Copy out all of the material below, substituting "field number" for each occurrence of "collector number" and leaving everything else unchanged.

# Records supplied start

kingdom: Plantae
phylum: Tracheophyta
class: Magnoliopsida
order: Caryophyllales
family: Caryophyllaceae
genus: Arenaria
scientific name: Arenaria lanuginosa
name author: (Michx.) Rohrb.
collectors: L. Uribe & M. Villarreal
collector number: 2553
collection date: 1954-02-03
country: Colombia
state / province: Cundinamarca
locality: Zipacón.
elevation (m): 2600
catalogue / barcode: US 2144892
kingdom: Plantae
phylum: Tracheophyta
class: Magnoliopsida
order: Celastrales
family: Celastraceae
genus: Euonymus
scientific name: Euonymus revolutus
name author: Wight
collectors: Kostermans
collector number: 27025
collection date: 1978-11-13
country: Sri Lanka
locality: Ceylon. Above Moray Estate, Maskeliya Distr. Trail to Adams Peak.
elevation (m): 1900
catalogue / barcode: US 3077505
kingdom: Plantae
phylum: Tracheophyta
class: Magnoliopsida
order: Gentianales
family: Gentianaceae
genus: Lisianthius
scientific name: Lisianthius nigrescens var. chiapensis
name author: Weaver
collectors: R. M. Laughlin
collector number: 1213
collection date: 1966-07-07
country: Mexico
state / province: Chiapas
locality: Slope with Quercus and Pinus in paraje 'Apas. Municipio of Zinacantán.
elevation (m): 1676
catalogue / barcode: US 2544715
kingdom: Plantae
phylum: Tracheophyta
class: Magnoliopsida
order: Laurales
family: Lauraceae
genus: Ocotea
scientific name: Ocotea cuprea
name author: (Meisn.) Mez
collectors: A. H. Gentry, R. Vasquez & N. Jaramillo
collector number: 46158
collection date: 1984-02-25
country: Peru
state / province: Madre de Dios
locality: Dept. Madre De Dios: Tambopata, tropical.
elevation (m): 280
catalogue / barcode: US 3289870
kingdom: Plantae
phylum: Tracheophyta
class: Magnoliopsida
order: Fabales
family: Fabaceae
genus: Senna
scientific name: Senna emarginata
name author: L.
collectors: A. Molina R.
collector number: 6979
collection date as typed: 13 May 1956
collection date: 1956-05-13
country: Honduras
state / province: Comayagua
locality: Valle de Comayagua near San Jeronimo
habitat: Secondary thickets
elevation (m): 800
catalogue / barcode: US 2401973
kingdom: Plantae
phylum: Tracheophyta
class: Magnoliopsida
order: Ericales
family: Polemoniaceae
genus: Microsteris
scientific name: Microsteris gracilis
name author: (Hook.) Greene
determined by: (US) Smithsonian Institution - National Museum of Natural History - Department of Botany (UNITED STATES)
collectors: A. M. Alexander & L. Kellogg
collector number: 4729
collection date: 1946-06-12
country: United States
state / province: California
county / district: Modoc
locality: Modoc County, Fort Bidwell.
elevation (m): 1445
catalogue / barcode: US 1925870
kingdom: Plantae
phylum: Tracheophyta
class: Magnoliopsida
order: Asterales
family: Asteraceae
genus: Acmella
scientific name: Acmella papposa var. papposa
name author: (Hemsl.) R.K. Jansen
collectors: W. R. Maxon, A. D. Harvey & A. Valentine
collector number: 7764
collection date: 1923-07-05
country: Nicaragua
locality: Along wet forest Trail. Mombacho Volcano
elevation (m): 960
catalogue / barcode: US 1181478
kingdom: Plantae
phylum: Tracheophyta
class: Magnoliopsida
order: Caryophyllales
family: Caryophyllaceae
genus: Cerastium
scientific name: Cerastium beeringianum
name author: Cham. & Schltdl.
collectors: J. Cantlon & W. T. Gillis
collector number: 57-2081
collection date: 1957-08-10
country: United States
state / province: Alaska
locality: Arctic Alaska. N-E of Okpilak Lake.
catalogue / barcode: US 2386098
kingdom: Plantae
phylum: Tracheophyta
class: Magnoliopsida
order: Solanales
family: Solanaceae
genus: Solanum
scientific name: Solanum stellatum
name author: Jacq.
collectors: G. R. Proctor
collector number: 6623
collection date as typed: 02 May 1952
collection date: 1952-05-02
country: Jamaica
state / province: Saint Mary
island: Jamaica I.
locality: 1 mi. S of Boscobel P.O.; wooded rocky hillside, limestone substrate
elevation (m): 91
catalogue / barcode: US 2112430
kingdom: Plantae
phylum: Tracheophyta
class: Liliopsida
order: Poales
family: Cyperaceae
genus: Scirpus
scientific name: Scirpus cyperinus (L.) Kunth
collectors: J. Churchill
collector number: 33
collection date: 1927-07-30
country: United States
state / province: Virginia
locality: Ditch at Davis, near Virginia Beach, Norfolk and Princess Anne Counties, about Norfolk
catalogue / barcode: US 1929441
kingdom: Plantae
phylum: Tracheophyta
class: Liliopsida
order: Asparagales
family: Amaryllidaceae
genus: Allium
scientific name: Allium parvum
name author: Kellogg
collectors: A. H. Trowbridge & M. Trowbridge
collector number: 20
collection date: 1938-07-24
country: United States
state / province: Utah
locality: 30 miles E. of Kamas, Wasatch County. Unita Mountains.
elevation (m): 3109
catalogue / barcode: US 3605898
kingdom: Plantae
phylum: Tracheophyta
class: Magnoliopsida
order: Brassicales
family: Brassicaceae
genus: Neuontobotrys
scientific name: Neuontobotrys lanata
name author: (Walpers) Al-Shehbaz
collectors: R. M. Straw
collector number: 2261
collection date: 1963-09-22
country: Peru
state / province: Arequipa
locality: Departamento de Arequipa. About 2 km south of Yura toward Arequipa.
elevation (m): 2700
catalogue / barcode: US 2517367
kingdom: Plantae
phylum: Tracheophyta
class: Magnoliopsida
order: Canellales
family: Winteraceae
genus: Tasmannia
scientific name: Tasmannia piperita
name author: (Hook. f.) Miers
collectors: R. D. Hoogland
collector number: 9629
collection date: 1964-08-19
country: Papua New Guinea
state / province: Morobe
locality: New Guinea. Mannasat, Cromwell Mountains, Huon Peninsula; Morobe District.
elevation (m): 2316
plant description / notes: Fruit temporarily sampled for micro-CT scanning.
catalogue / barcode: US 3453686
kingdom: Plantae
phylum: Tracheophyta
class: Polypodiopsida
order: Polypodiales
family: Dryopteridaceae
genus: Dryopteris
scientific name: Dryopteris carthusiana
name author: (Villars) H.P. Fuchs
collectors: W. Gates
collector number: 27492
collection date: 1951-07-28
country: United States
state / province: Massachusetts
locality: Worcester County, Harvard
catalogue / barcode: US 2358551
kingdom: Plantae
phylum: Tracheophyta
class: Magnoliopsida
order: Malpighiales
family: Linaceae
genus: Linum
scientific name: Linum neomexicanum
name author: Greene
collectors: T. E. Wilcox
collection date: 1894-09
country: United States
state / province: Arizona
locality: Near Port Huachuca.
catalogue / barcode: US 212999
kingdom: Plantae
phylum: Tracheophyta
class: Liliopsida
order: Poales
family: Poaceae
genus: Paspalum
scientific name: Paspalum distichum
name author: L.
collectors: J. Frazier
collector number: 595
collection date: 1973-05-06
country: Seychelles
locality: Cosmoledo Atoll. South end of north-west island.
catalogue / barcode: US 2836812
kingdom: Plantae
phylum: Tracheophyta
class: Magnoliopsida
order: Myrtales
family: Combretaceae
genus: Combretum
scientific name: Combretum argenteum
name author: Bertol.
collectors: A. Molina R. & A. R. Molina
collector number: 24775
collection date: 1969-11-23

# Records supplied end

• **Result of this exercise**
kingdom: Plantae
phylum: Tracheophyta
class: Magnoliopsida
order: Caryophyllales
family: Caryophyllaceae
genus: Arenaria
scientific name: Arenaria lanuginosa
name author: (Michx.) Rohrb.
collectors: L. Uribe & M. Villarreal
field number: 2553
collection date: 1954-02-03
country: Colombia
state / province: Cundinamarca
locality: Zipacón.
elevation (m): 2600
catalogue / barcode: US 2144892
kingdom: Plantae
phylum: Tracheophyta
class: Magnoliopsida
order: Celastrales
family: Celastraceae
genus: Euonymus
scientific name: Euonymus revolutus
name author: Wight
collectors: Kostermans
field number: 27025
collection date: 1978-11-13
country: Sri Lanka
locality: Ceylon. Above Moray Estate, Maskeliya Distr. Trail to Adams Peak.
elevation (m): 1900
catalogue / barcode: US 3077505
kingdom: Plantae
phylum: Tracheophyta
class: Magnoliopsida
order: Gentianales
family: Gentianaceae
genus: Lisianthius
scientific name: Lisianthius nigrescens var. chiapensis
name author: Weaver
collectors: R. M. Laughlin
field number: 1213
collection date: 1966-07-07
country: Mexico
state / province: Chiapas
locality: Slope with Quercus and Pinus in paraje 'Apas. Municipio of Zinacantán.
elevation (m): 1676
catalogue / barcode: US 2544715
kingdom: Plantae
phylum: Tracheophyta
class: Magnoliopsida
order: Laurales
family: Lauraceae
genus: Ocotea
scientific name: Ocotea cuprea
name author: (Meisn.) Mez
collectors: A. H. Gentry, R. Vasquez & N. Jaramillo
field number: 46158
collection date: 1984-02-25
country: Peru
state / province: Madre de Dios
locality: Dept. Madre De Dios: Tambopata, tropical.
elevation (m): 280
catalogue / barcode: US 3289870
kingdom: Plantae
phylum: Tracheophyta
class: Magnoliopsida
order: Fabales
family: Fabaceae
genus: Senna
scientific name: Senna emarginata
name author: L.
collectors: A. Molina R.
field number: 6979
collection date as typed: 13 May 1956
collection date: 1956-05-13
country: Honduras
state / province: Comayagua
locality: Valle de Comayagua near San Jeronimo
habitat: Secondary thickets
elevation (m): 800
catalogue / barcode: US 2401973
kingdom: Plantae
phylum: Tracheophyta
class: Magnoliopsida
order: Ericales
family: Polemoniaceae
genus: Microsteris
scientific name: Microsteris gracilis
name author: (Hook.) Greene
determined by: (US) Smithsonian Institution - National Museum of Natural History - Department of Botany (UNITED STATES)
collectors: A. M. Alexander & L. Kellogg
field number: 4729
collection date: 1946-06-12
country: United States
state / province: California
county / district: Modoc
locality: Modoc County, Fort Bidwell.
elevation (m): 1445
catalogue / barcode: US 1925870
kingdom: Plantae
phylum: Tracheophyta
class: Magnoliopsida
order: Asterales
family: Asteraceae
genus: Acmella
scientific name: Acmella papposa var. papposa
name author: (Hemsl.) R.K. Jansen
collectors: W. R. Maxon, A. D. Harvey & A. Valentine
field number: 7764
collection date: 1923-07-05
country: Nicaragua
locality: Along wet forest Trail. Mombacho Volcano
elevation (m): 960
catalogue / barcode: US 1181478
kingdom: Plantae
phylum: Tracheophyta
class: Magnoliopsida
order: Caryophyllales
family: Caryophyllaceae
genus: Cerastium
scientific name: Cerastium beeringianum
name author: Cham. & Schltdl.
collectors: J. Cantlon & W. T. Gillis
field number: 57-2081
collection date: 1957-08-10
country: United States
state / province: Alaska
locality: Arctic Alaska. N-E of Okpilak Lake.
catalogue / barcode: US 2386098
kingdom: Plantae
phylum: Tracheophyta
class: Magnoliopsida
order: Solanales
family: Solanaceae
genus: Solanum
scientific name: Solanum stellatum
name author: Jacq.
collectors: G. R. Proctor
field number: 6623
collection date as typed: 02 May 1952
collection date: 1952-05-02
country: Jamaica
state / province: Saint Mary
island: Jamaica I.
locality: 1 mi. S of Boscobel P.O.; wooded rocky hillside, limestone substrate
elevation (m): 91
catalogue / barcode: US 2112430
kingdom: Plantae
phylum: Tracheophyta
class: Liliopsida
order: Poales
family: Cyperaceae
genus: Scirpus
scientific name: Scirpus cyperinus (L.) Kunth
collectors: J. Churchill
field number: 33
collection date: 1927-07-30
country: United States
state / province: Virginia
locality: Ditch at Davis, near Virginia Beach, Norfolk and Princess Anne Counties, about Norfolk
catalogue / barcode: US 1929441
kingdom: Plantae
phylum: Tracheophyta
class: Liliopsida
order: Asparagales
family: Amaryllidaceae
genus: Allium
scientific name: Allium parvum
name author: Kellogg
collectors: A. H. Trowbridge & M. Trowbridge
field number: 20
collection date: 1938-07-24
country: United States
state / province: Utah
locality: 30 miles E. of Kamas, Wasatch County. Unita Mountains.
elevation (m): 3109
catalogue / barcode: US 3605898
kingdom: Plantae
phylum: Tracheophyta
class: Magnoliopsida
order: Brassicales
family: Brassicaceae
genus: Neuontobotrys
scientific name: Neuontobotrys lanata
name author: (Walpers) Al-Shehbaz
collectors: R. M. Straw
field number: 2261
collection date: 1963-09-22
country: Peru
state / province: Arequipa
locality: Departamento de Arequipa. About 2 km south of Yura toward Arequipa.
elevation (m): 2700
catalogue / barcode: US 2517367
kingdom: Plantae
phylum: Tracheophyta
class: Magnoliopsida
order: Canellales
family: Winteraceae
genus: Tasmannia
scientific name: Tasmannia piperita
name author: (Hook. f.) Miers
collectors: R. D. Hoogland
field number: 9629
collection date: 1964-08-19
country: Papua New Guinea
state / province: Morobe
locality: New Guinea. Mannasat, Cromwell Mountains, Huon Peninsula; Morobe District.
elevation (m): 2316
plant description / notes: Fruit temporarily sampled for micro-CT scanning.
catalogue / barcode: US 3453686
kingdom: Plantae
phylum: Tracheophyta
class: Polypodiopsida
order: Polypodiales
family: Dryopteridaceae
genus: Dryopteris
scientific name: Dryopteris carthusiana
name author: (Villars) H.P. Fuchs
collectors: W. Gates
field number: 27492
collection date: 1951-07-28
country: United States
state / province: Massachusetts
locality: Worcester County, Harvard
catalogue / barcode: US 2358551
kingdom: Plantae
phylum: Tracheophyta
class: Magnoliopsida
order: Malpighiales
family: Linaceae
genus: Linum
scientific name: Linum neomexicanum
name author: Greene
collectors: T. E. Wilcox
collection date: 1894-09
country: United States
state / province: Arizona
locality: Near Port Huachuca.
catalogue / barcode: US 212999
kingdom: Plantae
phylum: Tracheophyta
class: Liliopsida
order: Poales
family: Poaceae
genus: Paspalum
scientific name: Paspalum distichum
name author: L.
collectors: J. Frazier
field number: 595
collection date: 1973-05-06
country: Seychelles
locality: Cosmoledo Atoll. South end of north-west island.
catalogue / barcode: US 2836812
kingdom: Plantae
phylum: Tracheophyta
class: Magnoliopsida
order: Myrtales
family: Combretaceae
genus: Combretum
scientific name: Combretum argenteum
name author: Bertol.
collectors: A. Molina R. & A. R. Molina
field number: 24775
collection date: 1969-11-23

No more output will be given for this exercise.